Before I entered the world of flowers I knew the name Constancy Spry, I didn’t know what she did or who she was, but that name gave me images of the matrons in Malory Towers, Nurse Ratched temperaments, and Miss Trunchbull figures. Women in sensible shoes and neutral coloured tights as think as any pair of trousers, a woman who would never bend, and to whom the idea of invitation was almost abhorrent. I never imagined how completely wrong I was, that Constancy Spry was in fact one of the most innovative women of her time, a women, yes wore pillar box hats and pearls, but who also changed the face of flower arranging forever. In an age of rules and regulations Spry dared to use weeds, grasses, berries, twigs, and vegetables within her arrangements, something that had never been heard of before. She loved the use of space, unusual containers, and took much inspiration from the artists of the seventeenth and eighteenth century’s.

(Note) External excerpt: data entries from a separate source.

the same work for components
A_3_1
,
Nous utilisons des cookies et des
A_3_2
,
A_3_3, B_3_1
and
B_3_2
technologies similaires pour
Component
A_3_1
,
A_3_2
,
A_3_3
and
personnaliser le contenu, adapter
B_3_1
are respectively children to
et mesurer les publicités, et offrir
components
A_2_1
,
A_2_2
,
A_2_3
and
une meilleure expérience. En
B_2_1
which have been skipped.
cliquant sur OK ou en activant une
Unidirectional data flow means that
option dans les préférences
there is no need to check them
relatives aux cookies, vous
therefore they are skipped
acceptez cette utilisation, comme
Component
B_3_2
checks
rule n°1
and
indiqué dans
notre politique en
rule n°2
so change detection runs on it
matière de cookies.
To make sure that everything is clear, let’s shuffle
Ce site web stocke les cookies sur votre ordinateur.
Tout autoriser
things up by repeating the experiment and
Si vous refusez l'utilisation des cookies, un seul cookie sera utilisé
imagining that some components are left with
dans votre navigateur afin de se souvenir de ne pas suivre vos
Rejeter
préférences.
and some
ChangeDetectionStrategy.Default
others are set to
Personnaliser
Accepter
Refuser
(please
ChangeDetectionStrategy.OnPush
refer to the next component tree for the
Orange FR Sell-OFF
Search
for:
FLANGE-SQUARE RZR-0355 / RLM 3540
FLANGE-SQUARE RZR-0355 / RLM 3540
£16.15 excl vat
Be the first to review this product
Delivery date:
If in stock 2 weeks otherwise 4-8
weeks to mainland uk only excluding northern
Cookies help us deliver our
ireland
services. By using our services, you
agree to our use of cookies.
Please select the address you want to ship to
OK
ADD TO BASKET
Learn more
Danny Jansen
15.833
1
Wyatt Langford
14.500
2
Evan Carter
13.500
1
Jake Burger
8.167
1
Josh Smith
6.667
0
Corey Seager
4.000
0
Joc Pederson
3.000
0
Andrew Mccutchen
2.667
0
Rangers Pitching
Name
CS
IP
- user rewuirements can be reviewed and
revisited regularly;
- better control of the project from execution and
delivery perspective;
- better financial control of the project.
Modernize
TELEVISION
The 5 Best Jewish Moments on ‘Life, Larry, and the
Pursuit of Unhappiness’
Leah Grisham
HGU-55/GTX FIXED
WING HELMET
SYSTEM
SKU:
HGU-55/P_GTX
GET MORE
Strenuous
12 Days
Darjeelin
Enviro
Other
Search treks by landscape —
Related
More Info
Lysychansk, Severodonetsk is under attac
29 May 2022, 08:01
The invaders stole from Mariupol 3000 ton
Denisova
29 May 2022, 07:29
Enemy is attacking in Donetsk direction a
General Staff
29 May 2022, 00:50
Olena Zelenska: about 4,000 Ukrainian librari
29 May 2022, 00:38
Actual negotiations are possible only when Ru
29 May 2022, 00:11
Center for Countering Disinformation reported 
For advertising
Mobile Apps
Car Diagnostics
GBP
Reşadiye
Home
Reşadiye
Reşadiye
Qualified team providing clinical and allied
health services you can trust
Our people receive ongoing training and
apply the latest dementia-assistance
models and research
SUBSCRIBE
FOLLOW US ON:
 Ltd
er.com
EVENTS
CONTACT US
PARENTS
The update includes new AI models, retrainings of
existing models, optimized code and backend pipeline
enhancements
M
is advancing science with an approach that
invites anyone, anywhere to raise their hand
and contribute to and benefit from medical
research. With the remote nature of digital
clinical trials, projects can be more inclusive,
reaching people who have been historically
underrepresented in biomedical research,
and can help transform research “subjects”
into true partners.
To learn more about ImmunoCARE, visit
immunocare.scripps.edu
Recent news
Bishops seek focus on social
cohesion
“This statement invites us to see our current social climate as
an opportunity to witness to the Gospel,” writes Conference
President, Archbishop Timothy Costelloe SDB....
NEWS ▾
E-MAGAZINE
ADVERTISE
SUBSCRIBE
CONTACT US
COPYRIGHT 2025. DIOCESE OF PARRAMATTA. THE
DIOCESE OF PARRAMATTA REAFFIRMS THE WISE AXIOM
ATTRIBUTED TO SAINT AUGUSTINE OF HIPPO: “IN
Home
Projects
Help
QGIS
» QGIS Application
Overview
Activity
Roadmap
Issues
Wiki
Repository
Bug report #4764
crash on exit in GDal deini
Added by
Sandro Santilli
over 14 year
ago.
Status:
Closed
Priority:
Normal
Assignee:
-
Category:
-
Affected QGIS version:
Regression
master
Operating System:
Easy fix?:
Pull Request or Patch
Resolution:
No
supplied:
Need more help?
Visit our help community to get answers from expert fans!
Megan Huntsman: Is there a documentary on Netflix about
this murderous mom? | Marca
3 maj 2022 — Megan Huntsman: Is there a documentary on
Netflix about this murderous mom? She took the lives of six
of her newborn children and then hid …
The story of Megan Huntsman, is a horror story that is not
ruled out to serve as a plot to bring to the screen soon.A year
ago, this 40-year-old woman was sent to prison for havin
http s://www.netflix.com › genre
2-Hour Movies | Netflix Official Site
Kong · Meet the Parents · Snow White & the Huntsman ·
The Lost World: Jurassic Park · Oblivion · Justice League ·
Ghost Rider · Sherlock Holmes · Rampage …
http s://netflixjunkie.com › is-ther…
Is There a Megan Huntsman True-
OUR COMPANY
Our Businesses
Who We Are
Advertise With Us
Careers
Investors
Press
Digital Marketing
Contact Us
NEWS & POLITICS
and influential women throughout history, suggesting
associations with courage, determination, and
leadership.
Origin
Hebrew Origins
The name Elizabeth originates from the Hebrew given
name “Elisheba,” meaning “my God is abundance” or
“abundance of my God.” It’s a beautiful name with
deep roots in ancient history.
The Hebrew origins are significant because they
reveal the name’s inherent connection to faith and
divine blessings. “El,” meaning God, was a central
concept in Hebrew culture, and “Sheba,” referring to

Now a play named ‘Storm in a Flower Vase’ by Anton Burge has been written about her life, (a very fitting title I feel) based on Sue Shepherd’s book ‘The Surprising Life of Constance Spry, it begins when Spry sets up her second and far larger shop in Mayfair in 1934, by which time she already employed 70 people.
‘The play does not follow Shephard’s book in its entirety. Instead “it is a play about her relationships at the time of her setting up her business”, Kimpton (the Director) says. Spry’s relationships make for racy reading. Although always known as Mrs Spry, she was never married to the man she lived with, Henry Ernest Spry, known as Shav. Had this emerged, it would have cost both their jobs and reputations. She also struck up a romance with Gluck. “It is surprising what you read about Spry,” Kimpton says, although “we’re not branding this play as a lesbian jaunt”.’
In my opinion Spry should be an inspiration to all women, not just thous involved in the flower industry. She was modern, pioneering, strict, enterprising, and creative; a pure force of nature. I have been proved wrong of my expectations of her and can’t wait to go see the play about her life and achievements. What ever you think of the women, we wouldn’t be the same without her. Constancy I salute you.
I’m also getting very excited about my first day working for the very talented Kitten&Co on Friday. I’ll keep you posted on all the details over the weekend.